Bien sûr, il y a des avancées. Un groupe d’entreprises d’avant-garde, largement citées dans la presse, a réellement engagé des actions en faveur de la mixité des femmes dans le management, la formation et leur ascension professionnelle, ou mis en place des rattrapages salariaux. Sodexo, par exemple, est allé très loin et impacte la rémunération de ses managers sur des objectifs de mixité. Mais il y a aussi eu beaucoup d’accords « Egalité Hommes/ Femmes » vides d’objectifs concrets et d’instruments de mesure des avancées. C’est dommage et surtout très décourageant pour les collaborateurs de ces organisations.

En quoi les entreprises de demain peuvent être plus attractives grâce aux pratiques en faveur de la mixité ?

D’une manière générale, tout ce qui concourt à une meilleure prise en compte de la vie des salariés (respect des équilibres de vies, formation/coaching/gestion de la carrière  des femmes,…) est un plus pour l’image de l’entreprise.
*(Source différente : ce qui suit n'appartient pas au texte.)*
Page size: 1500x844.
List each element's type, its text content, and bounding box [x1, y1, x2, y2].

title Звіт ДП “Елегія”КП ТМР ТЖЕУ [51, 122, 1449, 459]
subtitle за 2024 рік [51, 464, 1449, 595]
La société a l’œil rivé sur les signes qu’adressent les organisations. Tout est très vite médiatisé. Les pratiques RH en faveur de la mixité ou l’absence d’initiatives impactent directement l’image globale de l’entreprise. Il en va de même pour l’image qu’elle donne en tant qu’employeur ou futur employeur.  Ces pratiques sont d’autant plus importantes si l’organisation a l’ambition d’embaucher et fidéliser des collaborateurs aux compétences rares ou à fort potentiel. Par exemple, certaines sociétés (Informatique, BTP,…) ont du mal à attirer des profils techniques. Afficher son ouverture aux profils féminins, et médiatiser des pratiques RH en faveur du respect des carrières des femmes sont des atouts certains.

Si  je fais le lien avec ta définition de la marque employeur, je dirai que la mixité concerne : les clients (par exemple Sodexo a constaté que ses clients manifestaient le souhait d’être plutôt en contact commercial, puis managérial avec  des femmes de l’entreprise. C’est cette demande qui a été à la source des toutes les premières initiatives. La politique de mixité s’est  ensuite élargie), les investisseurs (de plus en plus de fonds d’investissement  ISR sont vigilants sur les pratiques sociales des entreprises et en tiennent compte dans leurs critères pour décider d’investir  ou pas), l’opinion publique (entretenir une image socialement attractive est un enjeu important), les jeunes diplômés(qui seraient plus attirés vers des environnements mixtes avec des valeurs modernes de respect : moins de compétition, plus d’épanouissement,…).

Les pratiques en faveur de la mixité concerne prioritairement les femmes (rattrapage en terme de carrière, de salaire, de formation,…). Mais la mixité ne s’arrête pas là. La récente étude IMS* a montré qu’une politique d’entreprise en faveur de la mixité, c’est-à-dire de respect des hommes et des femmes, avait un impact sur la motivation, la coopération…de l’ensemble des collaborateurs.

Alors, la mixité n’est pas une question sexuée ?

Absolument ! Il n’échappe à personne que la mixité n’est pas une question sexuée mais qu’elle concerne aussi bien les hommes que les femmes !

 

Merci beaucoup Isabelle pour ton témoignage.